--- RECORD EXCERPTS ---

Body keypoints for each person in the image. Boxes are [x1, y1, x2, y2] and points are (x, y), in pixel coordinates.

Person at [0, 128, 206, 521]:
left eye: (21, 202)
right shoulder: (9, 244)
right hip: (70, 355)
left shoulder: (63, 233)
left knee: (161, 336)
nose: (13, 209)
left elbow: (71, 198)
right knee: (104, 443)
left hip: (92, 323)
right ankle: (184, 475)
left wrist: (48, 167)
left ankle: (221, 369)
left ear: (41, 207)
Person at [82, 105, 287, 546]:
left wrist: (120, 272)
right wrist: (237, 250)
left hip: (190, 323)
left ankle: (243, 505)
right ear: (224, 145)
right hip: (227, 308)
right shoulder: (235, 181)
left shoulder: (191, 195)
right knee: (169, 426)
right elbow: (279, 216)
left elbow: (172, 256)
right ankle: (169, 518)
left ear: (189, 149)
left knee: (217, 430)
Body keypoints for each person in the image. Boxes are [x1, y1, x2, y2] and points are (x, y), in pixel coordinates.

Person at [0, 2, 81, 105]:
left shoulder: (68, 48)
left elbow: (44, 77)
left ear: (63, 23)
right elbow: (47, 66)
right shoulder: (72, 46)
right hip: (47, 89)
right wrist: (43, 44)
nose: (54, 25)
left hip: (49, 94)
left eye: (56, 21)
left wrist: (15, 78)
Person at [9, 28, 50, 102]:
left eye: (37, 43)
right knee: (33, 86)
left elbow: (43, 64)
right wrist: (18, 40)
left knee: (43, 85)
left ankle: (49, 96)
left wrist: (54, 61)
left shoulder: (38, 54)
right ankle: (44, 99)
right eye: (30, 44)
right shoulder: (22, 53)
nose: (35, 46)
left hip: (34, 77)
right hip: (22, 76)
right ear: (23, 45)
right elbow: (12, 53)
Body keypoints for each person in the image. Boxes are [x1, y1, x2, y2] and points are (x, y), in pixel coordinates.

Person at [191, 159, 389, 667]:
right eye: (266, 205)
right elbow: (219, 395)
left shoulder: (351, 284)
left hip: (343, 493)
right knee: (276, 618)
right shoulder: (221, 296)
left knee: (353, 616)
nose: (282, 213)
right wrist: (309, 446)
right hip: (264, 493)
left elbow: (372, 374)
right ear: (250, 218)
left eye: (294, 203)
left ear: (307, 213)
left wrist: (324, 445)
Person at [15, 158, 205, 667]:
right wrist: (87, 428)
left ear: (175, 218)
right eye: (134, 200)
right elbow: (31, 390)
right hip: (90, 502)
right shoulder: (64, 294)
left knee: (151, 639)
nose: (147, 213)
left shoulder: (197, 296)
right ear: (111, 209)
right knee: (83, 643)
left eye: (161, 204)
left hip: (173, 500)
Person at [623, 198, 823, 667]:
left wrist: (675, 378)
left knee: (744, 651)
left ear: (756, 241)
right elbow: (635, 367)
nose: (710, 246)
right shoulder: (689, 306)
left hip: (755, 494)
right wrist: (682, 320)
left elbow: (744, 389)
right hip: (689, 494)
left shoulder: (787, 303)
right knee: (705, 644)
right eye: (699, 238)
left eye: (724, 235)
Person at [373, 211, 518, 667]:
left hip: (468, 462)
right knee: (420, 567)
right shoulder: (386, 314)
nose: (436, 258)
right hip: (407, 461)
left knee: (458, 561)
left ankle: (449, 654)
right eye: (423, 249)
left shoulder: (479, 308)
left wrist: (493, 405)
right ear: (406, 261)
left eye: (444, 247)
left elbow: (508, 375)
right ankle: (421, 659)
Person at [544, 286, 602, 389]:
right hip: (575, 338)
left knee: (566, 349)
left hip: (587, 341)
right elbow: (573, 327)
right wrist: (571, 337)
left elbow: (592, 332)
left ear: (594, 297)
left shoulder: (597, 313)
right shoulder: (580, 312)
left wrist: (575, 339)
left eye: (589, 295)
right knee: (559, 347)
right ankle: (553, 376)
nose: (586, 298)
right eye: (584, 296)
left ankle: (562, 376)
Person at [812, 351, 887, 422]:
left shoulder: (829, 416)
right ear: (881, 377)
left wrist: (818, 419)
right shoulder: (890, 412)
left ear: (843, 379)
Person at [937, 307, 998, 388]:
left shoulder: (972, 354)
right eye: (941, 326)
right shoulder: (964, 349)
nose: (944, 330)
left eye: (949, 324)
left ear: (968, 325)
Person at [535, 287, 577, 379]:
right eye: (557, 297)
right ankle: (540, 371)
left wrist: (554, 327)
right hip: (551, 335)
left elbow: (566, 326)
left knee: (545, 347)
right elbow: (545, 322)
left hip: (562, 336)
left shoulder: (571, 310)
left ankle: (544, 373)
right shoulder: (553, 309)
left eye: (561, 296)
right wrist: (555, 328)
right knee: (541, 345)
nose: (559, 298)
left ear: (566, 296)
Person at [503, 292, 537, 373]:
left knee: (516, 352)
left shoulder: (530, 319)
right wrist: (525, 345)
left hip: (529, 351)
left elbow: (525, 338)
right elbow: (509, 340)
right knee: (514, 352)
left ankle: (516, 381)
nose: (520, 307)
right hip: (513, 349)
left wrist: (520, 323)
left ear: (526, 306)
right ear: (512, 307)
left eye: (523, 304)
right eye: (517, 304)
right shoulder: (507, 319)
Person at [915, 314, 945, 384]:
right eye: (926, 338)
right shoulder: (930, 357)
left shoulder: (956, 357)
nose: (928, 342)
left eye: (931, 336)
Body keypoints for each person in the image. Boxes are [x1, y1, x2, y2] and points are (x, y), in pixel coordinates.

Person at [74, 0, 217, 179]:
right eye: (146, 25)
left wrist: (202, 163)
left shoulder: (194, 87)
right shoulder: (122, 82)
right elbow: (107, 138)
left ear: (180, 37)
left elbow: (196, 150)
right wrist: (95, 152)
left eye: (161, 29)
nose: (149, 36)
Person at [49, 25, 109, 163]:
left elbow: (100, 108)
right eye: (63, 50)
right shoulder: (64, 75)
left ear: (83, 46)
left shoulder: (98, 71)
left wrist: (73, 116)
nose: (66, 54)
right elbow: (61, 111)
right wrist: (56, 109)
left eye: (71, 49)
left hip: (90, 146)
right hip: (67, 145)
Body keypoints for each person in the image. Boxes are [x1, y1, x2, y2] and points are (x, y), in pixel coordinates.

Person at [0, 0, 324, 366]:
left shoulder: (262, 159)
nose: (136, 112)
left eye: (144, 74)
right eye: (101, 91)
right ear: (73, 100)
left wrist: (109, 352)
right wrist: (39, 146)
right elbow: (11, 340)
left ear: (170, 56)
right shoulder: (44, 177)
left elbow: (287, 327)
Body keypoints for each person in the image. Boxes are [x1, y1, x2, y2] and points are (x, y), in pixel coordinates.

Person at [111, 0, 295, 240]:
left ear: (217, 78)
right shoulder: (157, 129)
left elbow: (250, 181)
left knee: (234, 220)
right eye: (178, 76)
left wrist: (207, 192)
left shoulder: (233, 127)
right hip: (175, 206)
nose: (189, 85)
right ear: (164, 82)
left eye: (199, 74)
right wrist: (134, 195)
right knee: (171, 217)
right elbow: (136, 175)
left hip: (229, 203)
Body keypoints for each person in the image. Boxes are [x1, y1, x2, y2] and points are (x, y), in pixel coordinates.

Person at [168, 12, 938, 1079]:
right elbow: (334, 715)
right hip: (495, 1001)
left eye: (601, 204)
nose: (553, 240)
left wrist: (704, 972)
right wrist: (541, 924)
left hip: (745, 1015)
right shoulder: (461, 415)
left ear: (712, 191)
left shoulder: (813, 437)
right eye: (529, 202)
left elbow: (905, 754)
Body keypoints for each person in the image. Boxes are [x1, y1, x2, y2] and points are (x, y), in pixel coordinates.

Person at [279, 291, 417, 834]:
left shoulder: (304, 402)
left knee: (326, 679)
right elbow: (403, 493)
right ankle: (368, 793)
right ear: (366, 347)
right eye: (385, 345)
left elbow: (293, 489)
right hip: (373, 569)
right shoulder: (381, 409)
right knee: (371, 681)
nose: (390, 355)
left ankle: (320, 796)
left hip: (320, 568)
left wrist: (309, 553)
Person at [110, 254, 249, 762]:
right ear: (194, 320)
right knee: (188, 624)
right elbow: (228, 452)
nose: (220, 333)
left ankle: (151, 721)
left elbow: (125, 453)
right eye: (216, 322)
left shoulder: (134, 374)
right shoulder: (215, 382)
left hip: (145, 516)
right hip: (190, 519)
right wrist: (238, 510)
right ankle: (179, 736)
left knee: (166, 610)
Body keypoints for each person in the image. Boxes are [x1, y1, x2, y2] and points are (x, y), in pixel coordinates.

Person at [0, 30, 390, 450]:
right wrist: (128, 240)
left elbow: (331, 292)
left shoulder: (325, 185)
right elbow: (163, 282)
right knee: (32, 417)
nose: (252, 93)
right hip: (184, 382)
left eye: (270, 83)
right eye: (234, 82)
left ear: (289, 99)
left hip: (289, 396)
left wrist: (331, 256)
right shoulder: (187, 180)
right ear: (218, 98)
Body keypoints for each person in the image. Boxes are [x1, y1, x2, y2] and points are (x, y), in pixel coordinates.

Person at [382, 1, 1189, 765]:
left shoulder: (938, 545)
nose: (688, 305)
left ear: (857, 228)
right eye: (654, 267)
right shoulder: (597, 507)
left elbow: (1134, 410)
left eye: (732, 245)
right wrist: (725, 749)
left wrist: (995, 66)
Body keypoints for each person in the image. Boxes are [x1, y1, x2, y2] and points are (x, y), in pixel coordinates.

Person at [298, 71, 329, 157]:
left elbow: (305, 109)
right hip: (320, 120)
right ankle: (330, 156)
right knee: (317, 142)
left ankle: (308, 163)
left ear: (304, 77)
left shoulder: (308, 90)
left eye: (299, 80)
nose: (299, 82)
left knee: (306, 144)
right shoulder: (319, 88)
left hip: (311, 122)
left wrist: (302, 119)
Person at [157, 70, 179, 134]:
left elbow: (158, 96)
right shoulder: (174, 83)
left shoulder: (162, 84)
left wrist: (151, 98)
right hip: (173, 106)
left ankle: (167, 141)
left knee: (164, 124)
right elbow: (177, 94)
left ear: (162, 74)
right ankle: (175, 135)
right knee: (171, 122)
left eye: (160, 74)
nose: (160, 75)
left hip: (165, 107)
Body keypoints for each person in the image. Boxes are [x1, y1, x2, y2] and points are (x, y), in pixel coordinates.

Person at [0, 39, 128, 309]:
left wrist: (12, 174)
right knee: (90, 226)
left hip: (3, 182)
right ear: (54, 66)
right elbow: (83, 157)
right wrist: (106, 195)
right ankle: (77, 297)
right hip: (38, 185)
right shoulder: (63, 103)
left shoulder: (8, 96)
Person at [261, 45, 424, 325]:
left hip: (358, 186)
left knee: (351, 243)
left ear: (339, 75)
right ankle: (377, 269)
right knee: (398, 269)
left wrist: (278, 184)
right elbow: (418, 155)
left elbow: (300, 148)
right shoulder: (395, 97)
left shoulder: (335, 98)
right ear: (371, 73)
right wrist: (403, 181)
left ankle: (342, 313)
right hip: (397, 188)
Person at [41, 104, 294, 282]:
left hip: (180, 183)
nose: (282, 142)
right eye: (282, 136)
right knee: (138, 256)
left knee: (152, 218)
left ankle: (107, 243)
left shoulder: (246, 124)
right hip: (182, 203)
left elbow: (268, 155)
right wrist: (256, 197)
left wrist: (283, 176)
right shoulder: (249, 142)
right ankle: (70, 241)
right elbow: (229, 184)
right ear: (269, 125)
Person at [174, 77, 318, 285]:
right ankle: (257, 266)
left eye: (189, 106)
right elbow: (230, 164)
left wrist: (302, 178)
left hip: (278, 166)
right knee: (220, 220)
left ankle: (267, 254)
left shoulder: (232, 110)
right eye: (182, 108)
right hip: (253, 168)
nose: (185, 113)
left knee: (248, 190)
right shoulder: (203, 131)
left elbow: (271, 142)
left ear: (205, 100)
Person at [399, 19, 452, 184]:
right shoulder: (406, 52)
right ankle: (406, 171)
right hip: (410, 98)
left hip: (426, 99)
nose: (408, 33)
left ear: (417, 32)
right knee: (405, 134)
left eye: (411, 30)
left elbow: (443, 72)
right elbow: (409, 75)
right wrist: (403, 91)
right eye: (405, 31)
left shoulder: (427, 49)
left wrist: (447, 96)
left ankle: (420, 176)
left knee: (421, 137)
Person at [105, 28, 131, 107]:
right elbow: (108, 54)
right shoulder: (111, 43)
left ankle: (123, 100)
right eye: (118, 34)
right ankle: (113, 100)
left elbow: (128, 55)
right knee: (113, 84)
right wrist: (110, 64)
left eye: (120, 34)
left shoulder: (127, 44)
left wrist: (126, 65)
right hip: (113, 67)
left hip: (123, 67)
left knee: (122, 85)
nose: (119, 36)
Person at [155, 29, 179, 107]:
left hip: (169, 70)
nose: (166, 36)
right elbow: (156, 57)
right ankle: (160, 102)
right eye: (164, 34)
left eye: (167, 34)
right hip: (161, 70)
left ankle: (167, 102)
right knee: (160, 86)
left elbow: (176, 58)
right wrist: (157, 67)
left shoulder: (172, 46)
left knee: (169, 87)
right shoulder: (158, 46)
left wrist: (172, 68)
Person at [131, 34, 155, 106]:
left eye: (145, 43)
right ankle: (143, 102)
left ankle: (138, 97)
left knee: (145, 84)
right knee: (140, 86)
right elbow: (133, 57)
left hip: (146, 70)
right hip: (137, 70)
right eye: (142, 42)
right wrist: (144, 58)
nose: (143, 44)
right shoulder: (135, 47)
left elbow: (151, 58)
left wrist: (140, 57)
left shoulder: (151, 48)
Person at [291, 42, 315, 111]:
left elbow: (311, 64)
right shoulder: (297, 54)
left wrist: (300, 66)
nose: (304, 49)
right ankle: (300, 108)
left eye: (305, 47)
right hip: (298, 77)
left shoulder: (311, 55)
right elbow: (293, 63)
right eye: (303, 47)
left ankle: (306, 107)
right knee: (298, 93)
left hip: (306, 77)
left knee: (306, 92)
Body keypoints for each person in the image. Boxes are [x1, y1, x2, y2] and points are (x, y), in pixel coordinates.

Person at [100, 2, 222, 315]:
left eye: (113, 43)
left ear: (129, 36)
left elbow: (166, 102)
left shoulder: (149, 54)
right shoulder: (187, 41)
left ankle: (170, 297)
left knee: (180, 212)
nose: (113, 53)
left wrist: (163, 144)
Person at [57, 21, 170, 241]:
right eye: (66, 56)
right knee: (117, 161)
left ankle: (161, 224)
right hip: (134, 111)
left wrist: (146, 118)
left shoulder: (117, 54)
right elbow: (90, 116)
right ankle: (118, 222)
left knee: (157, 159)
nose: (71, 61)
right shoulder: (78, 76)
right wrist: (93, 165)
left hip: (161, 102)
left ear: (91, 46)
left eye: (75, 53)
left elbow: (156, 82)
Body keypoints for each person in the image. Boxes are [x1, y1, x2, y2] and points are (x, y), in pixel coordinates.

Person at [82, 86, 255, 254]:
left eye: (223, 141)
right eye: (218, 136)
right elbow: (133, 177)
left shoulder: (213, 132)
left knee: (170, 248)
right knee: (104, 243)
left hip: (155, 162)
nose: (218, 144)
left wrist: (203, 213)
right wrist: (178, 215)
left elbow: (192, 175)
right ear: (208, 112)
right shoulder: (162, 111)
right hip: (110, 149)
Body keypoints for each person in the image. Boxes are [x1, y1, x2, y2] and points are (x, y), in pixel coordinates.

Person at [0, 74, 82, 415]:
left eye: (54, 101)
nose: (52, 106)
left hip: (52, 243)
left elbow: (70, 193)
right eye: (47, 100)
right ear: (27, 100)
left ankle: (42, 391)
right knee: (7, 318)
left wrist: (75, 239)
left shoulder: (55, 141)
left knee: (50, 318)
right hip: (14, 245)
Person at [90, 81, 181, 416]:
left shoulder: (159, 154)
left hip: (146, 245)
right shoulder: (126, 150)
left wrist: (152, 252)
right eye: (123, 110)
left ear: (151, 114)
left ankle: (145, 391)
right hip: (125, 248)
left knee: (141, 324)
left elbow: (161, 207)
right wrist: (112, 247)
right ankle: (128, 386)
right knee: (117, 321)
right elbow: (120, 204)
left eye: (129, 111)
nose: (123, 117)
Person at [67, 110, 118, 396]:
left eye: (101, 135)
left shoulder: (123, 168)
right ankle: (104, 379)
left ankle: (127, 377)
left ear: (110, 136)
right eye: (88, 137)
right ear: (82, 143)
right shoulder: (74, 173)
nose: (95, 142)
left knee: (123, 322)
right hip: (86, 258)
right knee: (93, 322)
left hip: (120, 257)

---

▶ **WHAT IS EXPECTED**:
Write out exactly the lines above from the line with "right shoulder: (174, 83)" through the line with "left knee: (351, 243)", both of them included, and leave out all other lines.

▶ **WRITTEN REPLY**:
right shoulder: (174, 83)
left shoulder: (162, 84)
left wrist: (151, 98)
right hip: (173, 106)
left ankle: (167, 141)
left knee: (164, 124)
right elbow: (177, 94)
left ear: (162, 74)
right ankle: (175, 135)
right knee: (171, 122)
left eye: (160, 74)
nose: (160, 75)
left hip: (165, 107)
Body keypoints for each person in the image. Boxes are [x1, y1, x2, y2] and points are (x, y), in pixel coordinates.

Person at [0, 39, 128, 309]:
left wrist: (12, 174)
right knee: (90, 226)
left hip: (3, 182)
right ear: (54, 66)
right elbow: (83, 157)
right wrist: (106, 195)
right ankle: (77, 297)
right hip: (38, 185)
right shoulder: (63, 103)
left shoulder: (8, 96)
Person at [261, 45, 424, 325]:
left hip: (358, 186)
left knee: (351, 243)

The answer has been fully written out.